Wie die Landessparkasse zu Oldenburg (LzO) nachhaltige Strukturen schafft

Die Umsetzung von Nachhaltigkeitsanforderungen – insbesondere der CSRD – ist für viele Banken und Sparkassen längst zu einem strategischen Zukunftsthema geworden. Regulatorische Compliance bleibt dabei ein wichtiger Ausgangspunkt.

Ein Händedruck mit Symbolen und Zahlen

Dabei geht wirkungsvolle Nachhaltigkeit weit über die Erfüllung formaler Vorgaben hinaus: Sie schafft Transparenz gegenüber Kundinnen und Kunden, stärkt Vertrauen und differenziert Institute in einem zunehmend werteorientierten Marktumfeld.

Im Interview mit Johann Averdiek, Manager bei zeb, gibt Andreas Renken, Pressesprecher und Nachhaltigkeitsmanager der LzO, Einblicke in die Nachhaltigkeitsarbeit des Instituts in Zeiten der Deregulierung. zeb durfte die Sparkasse dabei umfassend begleiten.

Interview mit Andreas Renken (LzO) und Johann Averdiek (zeb)

Damit ein wirklicher Mehrwert entsteht, braucht es einen strukturierten, gut abgestimmten Prozess. zeb unterstützt dabei in den drei entscheidenden Phasen: modular, skalierbar und passgenau für individuelle Bedürfnisse. 

1. Strukturen schaffen

 

Am Anfang steht der Aufbau eines belastbaren organisatorischen Fundaments. Dazu gehört die Etablierung von Governance-Strukturen, klaren Verantwortlichkeiten und prozessualen Rahmenbedingungen, um relevante Nachhaltigkeits-Datenpunkte systematisch erheben und auswerten zu können. zeb unterstützt beim Aufbau dieser Strukturen – von der Orientierung im regulatorischen Umfeld bis zur operativen Ableitung tragfähiger Prozesse, die Nachhaltigkeit im Institut dauerhaft verankern.

2. Wesentlichkeitsanalyse 
erstellen

Die inhaltliche Fundierung erfolgt über eine sorgfältig erarbeitete Wesentlichkeitsanalyse. Sie identifiziert, welche Nachhaltigkeitsthemen tatsächlich relevant sind – für das Institut selbst wie auch für seine Stakeholder. Dabei stellen Stakeholderworkshops nicht nur die Erfüllung regulatorischer Pflichten sicher, sondern ermöglichen ein tiefergehendes Verständnis, was den Kunden, Mitarbeitenden und Trägern wirklich wichtig ist. In der Wesentlichkeitsanalyse werden Argumentationen nachvollziehbar belegt und durch Daten, Kennzahlen oder konkrete Transformationspläne untermauert. zeb bringt hierfür methodische Expertise ein, sorgt für die richtige Balance zwischen regulatorischer Exaktheit und strategischem Nutzen und schafft so die Grundlage für eine konsistente, CSRD-konforme Berichterstattung.

3. Bericht gestalten

 

Im Ergebnis der Wesentlichkeitsanalyse sind Datenpunkte zu erheben und zusammenzutragen – der zuvor definierte Prozess ermöglicht hierbei einen effizienten und reibungslosen Ablauf und sorgt dafür, dass alle relevanten Informationen strukturiert in die Berichterstattung einfließen. Im Ergebnis entsteht ein Bericht, der nicht nur regulatorische Anforderungen erfüllt, sondern echte Transparenz schafft und das Nachhaltigkeitsprofil eines Instituts wirkungsvoll nach außen trägt.
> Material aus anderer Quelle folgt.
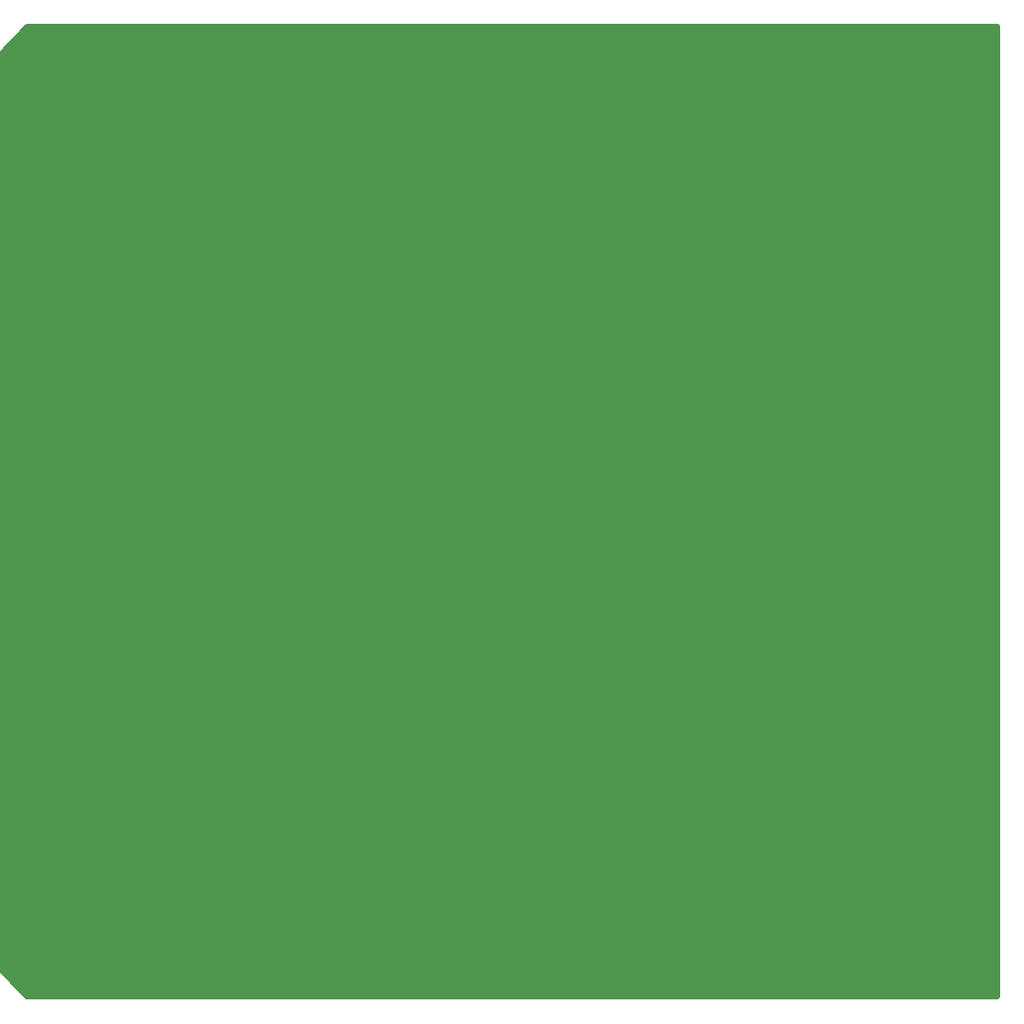
<source format=gbr>
G04 Created with the python gerber_writer 0.4.1.2*
G04 #@! TF.CreationDate,2023-09-22T14:10:27.537811*
G04 #@! TF.FileFunction,Profile,NP*
G04 #@! TF.FilePolarity,Positive*
G04 #@! TF.GenerationSoftware,Karel Tavernier,gerber_writer_example_outline.py,0.3.1*
%MOMM*%
%FSLAX36Y36*%
G75*
G04 #@! TA.AperFunction,Profile*
G04 #@! TAShape,Circle,0.5*
%ADD10C,0.5*%
G04 #@! TD*
%LPD*%
G04 #@! TA.AperFunction,Conductor*
G36*
X0Y0D02*
G01*
X100000000Y0D01*
X100000000Y100000000D01*
X0Y100000000D01*
G03*
X0Y0I50000000J-50000000D01*
G37*
G04 #@! TD*
D10*
G01*
X100000000Y0D01*
X100000000Y100000000D01*
X0Y100000000D01*
G03*
X0Y0I50000000J-50000000D01*
M02*
</source>
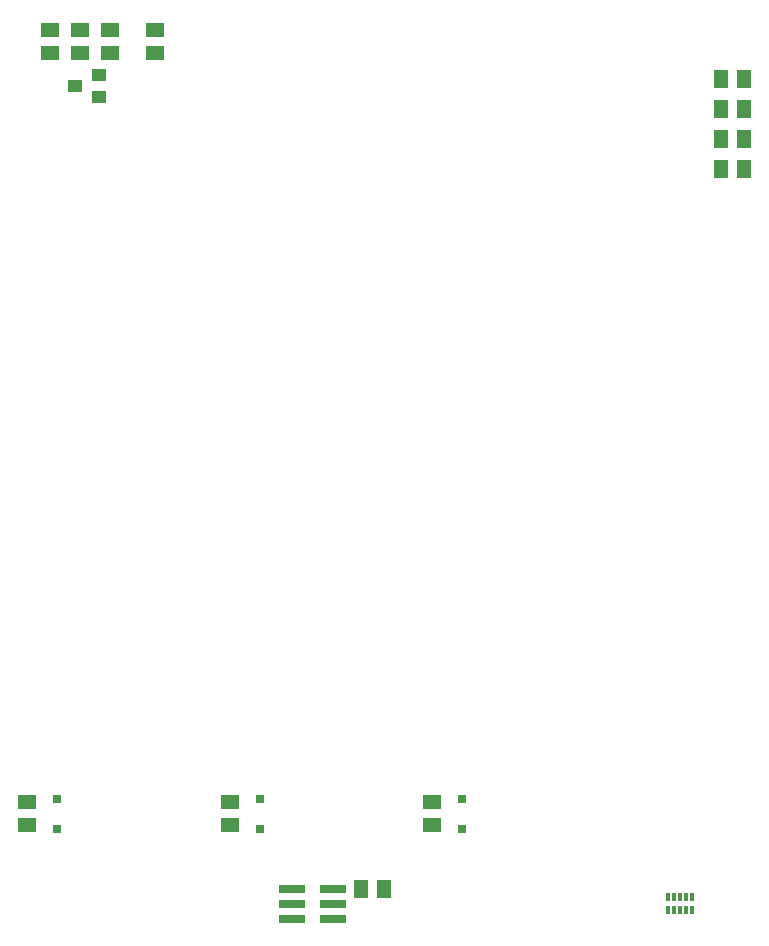
<source format=gbp>
G04 #@! TF.GenerationSoftware,KiCad,Pcbnew,(5.1.6)-1*
G04 #@! TF.CreationDate,2021-06-16T15:57:26+02:00*
G04 #@! TF.ProjectId,wall-sensor-of-room-temperature,77616c6c-2d73-4656-9e73-6f722d6f662d,rev?*
G04 #@! TF.SameCoordinates,Original*
G04 #@! TF.FileFunction,Paste,Bot*
G04 #@! TF.FilePolarity,Positive*
%FSLAX46Y46*%
G04 Gerber Fmt 4.6, Leading zero omitted, Abs format (unit mm)*
G04 Created by KiCad (PCBNEW (5.1.6)-1) date 2021-06-16 15:57:26*
%MOMM*%
%LPD*%
G01*
G04 APERTURE LIST*
%ADD10R,0.300000X0.800000*%
%ADD11R,2.200000X0.800000*%
%ADD12R,1.300000X1.500000*%
%ADD13R,1.500000X1.300000*%
%ADD14R,1.300000X1.000000*%
%ADD15R,0.800000X0.800000*%
G04 APERTURE END LIST*
D10*
X129675000Y-145955000D03*
X131175000Y-145955000D03*
X129175000Y-144875000D03*
X129675000Y-144875000D03*
X130175000Y-145955000D03*
X130675000Y-145955000D03*
X129175000Y-145955000D03*
X130175000Y-144875000D03*
X130675000Y-144875000D03*
X131175000Y-144875000D03*
D11*
X100787200Y-145415000D03*
X100787200Y-146685000D03*
X100787200Y-144145000D03*
X97332800Y-146685000D03*
X97332800Y-145415000D03*
X97332800Y-144145000D03*
D12*
X105110000Y-144145000D03*
X103170000Y-144145000D03*
X133650000Y-80645000D03*
X135590000Y-80645000D03*
D13*
X85725000Y-71420000D03*
X85725000Y-73360000D03*
X81915000Y-73360000D03*
X81915000Y-71420000D03*
D14*
X81010000Y-75250000D03*
X79010000Y-76200000D03*
X81010000Y-77150000D03*
D15*
X77470000Y-136525000D03*
X77470000Y-139065000D03*
X94615000Y-136525000D03*
X94615000Y-139065000D03*
X111760000Y-136525000D03*
X111760000Y-139065000D03*
D13*
X74930000Y-136825000D03*
X74930000Y-138765000D03*
X92075000Y-136825000D03*
X92075000Y-138765000D03*
X109220000Y-136825000D03*
X109220000Y-138765000D03*
D12*
X133650000Y-83185000D03*
X135590000Y-83185000D03*
X133650000Y-75565000D03*
X135590000Y-75565000D03*
X133650000Y-78105000D03*
X135590000Y-78105000D03*
D13*
X76835000Y-73360000D03*
X76835000Y-71420000D03*
X79375000Y-73360000D03*
X79375000Y-71420000D03*
M02*

</source>
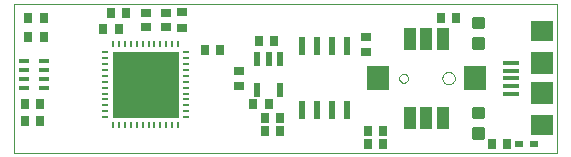
<source format=gtp>
G75*
G70*
%OFA0B0*%
%FSLAX24Y24*%
%IPPOS*%
%LPD*%
%AMOC8*
5,1,8,0,0,1.08239X$1,22.5*
%
%ADD10C,0.0000*%
%ADD11R,0.0276X0.0354*%
%ADD12R,0.0433X0.0728*%
%ADD13R,0.0748X0.0787*%
%ADD14R,0.0551X0.0138*%
%ADD15R,0.0748X0.0709*%
%ADD16R,0.0748X0.0748*%
%ADD17R,0.0236X0.0610*%
%ADD18R,0.0217X0.0472*%
%ADD19R,0.0091X0.0236*%
%ADD20R,0.0236X0.0091*%
%ADD21R,0.2205X0.2205*%
%ADD22C,0.0118*%
%ADD23R,0.0276X0.0197*%
%ADD24R,0.0354X0.0276*%
%ADD25R,0.0354X0.0315*%
%ADD26R,0.0355X0.0180*%
D10*
X004510Y003979D02*
X004510Y008969D01*
X022630Y008969D01*
X022630Y003979D01*
X004510Y003979D01*
X017363Y006479D02*
X017365Y006503D01*
X017371Y006526D01*
X017380Y006548D01*
X017393Y006568D01*
X017408Y006586D01*
X017427Y006601D01*
X017448Y006613D01*
X017470Y006621D01*
X017493Y006626D01*
X017517Y006627D01*
X017541Y006624D01*
X017563Y006617D01*
X017585Y006607D01*
X017605Y006594D01*
X017622Y006577D01*
X017636Y006558D01*
X017647Y006537D01*
X017655Y006514D01*
X017659Y006491D01*
X017659Y006467D01*
X017655Y006444D01*
X017647Y006421D01*
X017636Y006400D01*
X017622Y006381D01*
X017605Y006364D01*
X017585Y006351D01*
X017563Y006341D01*
X017541Y006334D01*
X017517Y006331D01*
X017493Y006332D01*
X017470Y006337D01*
X017448Y006345D01*
X017427Y006357D01*
X017408Y006372D01*
X017393Y006390D01*
X017380Y006410D01*
X017371Y006432D01*
X017365Y006455D01*
X017363Y006479D01*
X018801Y006479D02*
X018803Y006507D01*
X018809Y006535D01*
X018818Y006561D01*
X018831Y006587D01*
X018847Y006610D01*
X018867Y006630D01*
X018889Y006648D01*
X018913Y006663D01*
X018939Y006674D01*
X018966Y006682D01*
X018994Y006686D01*
X019022Y006686D01*
X019050Y006682D01*
X019077Y006674D01*
X019103Y006663D01*
X019127Y006648D01*
X019149Y006630D01*
X019169Y006610D01*
X019185Y006587D01*
X019198Y006561D01*
X019207Y006535D01*
X019213Y006507D01*
X019215Y006479D01*
X019213Y006451D01*
X019207Y006423D01*
X019198Y006397D01*
X019185Y006371D01*
X019169Y006348D01*
X019149Y006328D01*
X019127Y006310D01*
X019103Y006295D01*
X019077Y006284D01*
X019050Y006276D01*
X019022Y006272D01*
X018994Y006272D01*
X018966Y006276D01*
X018939Y006284D01*
X018913Y006295D01*
X018889Y006310D01*
X018867Y006328D01*
X018847Y006348D01*
X018831Y006371D01*
X018818Y006397D01*
X018809Y006423D01*
X018803Y006451D01*
X018801Y006479D01*
D11*
X016828Y004729D03*
X016828Y004292D03*
X016316Y004292D03*
X016316Y004729D03*
X013390Y004729D03*
X012879Y004729D03*
X012879Y005167D03*
X013015Y005604D03*
X012504Y005604D03*
X013390Y005167D03*
X011390Y007417D03*
X010879Y007417D03*
X012691Y007729D03*
X013203Y007729D03*
X008265Y008667D03*
X007754Y008667D03*
X007504Y008104D03*
X008015Y008104D03*
X005515Y007854D03*
X005004Y007854D03*
X005004Y008479D03*
X005515Y008479D03*
X005390Y005604D03*
X004879Y005604D03*
X004879Y005042D03*
X005390Y005042D03*
X018754Y008479D03*
X019265Y008479D03*
X020441Y004292D03*
X020953Y004292D03*
D12*
X018811Y005170D03*
X018260Y005170D03*
X017708Y005170D03*
X017708Y007789D03*
X018260Y007789D03*
X018811Y007789D03*
D13*
X019874Y006479D03*
X016645Y006479D03*
D14*
X021091Y006479D03*
X021091Y006224D03*
X021091Y005968D03*
X021091Y006735D03*
X021091Y006991D03*
D15*
X022135Y008054D03*
X022135Y004905D03*
D16*
X022135Y005979D03*
X022135Y006979D03*
D17*
X015635Y007539D03*
X015135Y007539D03*
X014635Y007539D03*
X014135Y007539D03*
X014135Y005413D03*
X014635Y005413D03*
X015135Y005413D03*
X015635Y005413D03*
D18*
X013384Y006093D03*
X012635Y006093D03*
X012635Y007116D03*
X013010Y007116D03*
X013384Y007116D03*
D19*
X009994Y007624D03*
X009797Y007624D03*
X009600Y007624D03*
X009403Y007624D03*
X009206Y007624D03*
X009010Y007624D03*
X008813Y007624D03*
X008616Y007624D03*
X008419Y007624D03*
X008222Y007624D03*
X008025Y007624D03*
X007828Y007624D03*
X007828Y004907D03*
X008025Y004907D03*
X008222Y004907D03*
X008419Y004907D03*
X008616Y004907D03*
X008813Y004907D03*
X009010Y004907D03*
X009206Y004907D03*
X009403Y004907D03*
X009600Y004907D03*
X009797Y004907D03*
X009994Y004907D03*
D20*
X010269Y005183D03*
X010269Y005380D03*
X010269Y005576D03*
X010269Y005773D03*
X010269Y005970D03*
X010269Y006167D03*
X010269Y006364D03*
X010269Y006561D03*
X010269Y006758D03*
X010269Y006954D03*
X010269Y007151D03*
X010269Y007348D03*
X007553Y007348D03*
X007553Y007151D03*
X007553Y006954D03*
X007553Y006758D03*
X007553Y006561D03*
X007553Y006364D03*
X007553Y006167D03*
X007553Y005970D03*
X007553Y005773D03*
X007553Y005576D03*
X007553Y005380D03*
X007553Y005183D03*
D21*
X008911Y006265D03*
D22*
X019872Y005187D02*
X020148Y005187D01*
X019872Y005187D02*
X019872Y005463D01*
X020148Y005463D01*
X020148Y005187D01*
X020148Y005304D02*
X019872Y005304D01*
X019872Y005421D02*
X020148Y005421D01*
X020148Y004496D02*
X019872Y004496D01*
X019872Y004772D01*
X020148Y004772D01*
X020148Y004496D01*
X020148Y004613D02*
X019872Y004613D01*
X019872Y004730D02*
X020148Y004730D01*
X020148Y007772D02*
X019872Y007772D01*
X020148Y007772D02*
X020148Y007496D01*
X019872Y007496D01*
X019872Y007772D01*
X019872Y007613D02*
X020148Y007613D01*
X020148Y007730D02*
X019872Y007730D01*
X019872Y008463D02*
X020148Y008463D01*
X020148Y008187D01*
X019872Y008187D01*
X019872Y008463D01*
X019872Y008304D02*
X020148Y008304D01*
X020148Y008421D02*
X019872Y008421D01*
D23*
X021359Y004292D03*
X021871Y004292D03*
D24*
X016260Y007349D03*
X016260Y007860D03*
X012010Y006735D03*
X012010Y006224D03*
X010135Y008161D03*
X010135Y008673D03*
D25*
X009584Y008663D03*
X009584Y008171D03*
X008935Y008171D03*
X008935Y008663D03*
D26*
X005530Y007069D03*
X005530Y006759D03*
X005530Y006449D03*
X005530Y006139D03*
X004865Y006139D03*
X004865Y006449D03*
X004865Y006759D03*
X004865Y007069D03*
M02*

</source>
Bei der LzO hat zeb bei den beiden ersten Phasen dieses Dreiklangs umfassend mitgewirkt. Gemeinsam wurden die strukturellen Grundlagen geschaffen und die zentralen Inhalte entwickelt – und damit die Weichen gestellt, die Berichtsgestaltung heute und in Zukunft mit eigenen Ressourcen erfolgreich umzusetzen.

„Früh wurde erkannt: Mit endlosen Fragelisten von Büro zu Büro entsteht nur unnötiger Aufwand und Frust – bei Mitarbeitenden und Nachhaltigkeitsbeauftragten. 
Ein klar strukturierter Prozess, der festlegt, wer wann welche Frage beantwortet, ist die Grundlage für ein effizientes und transparentes Reporting."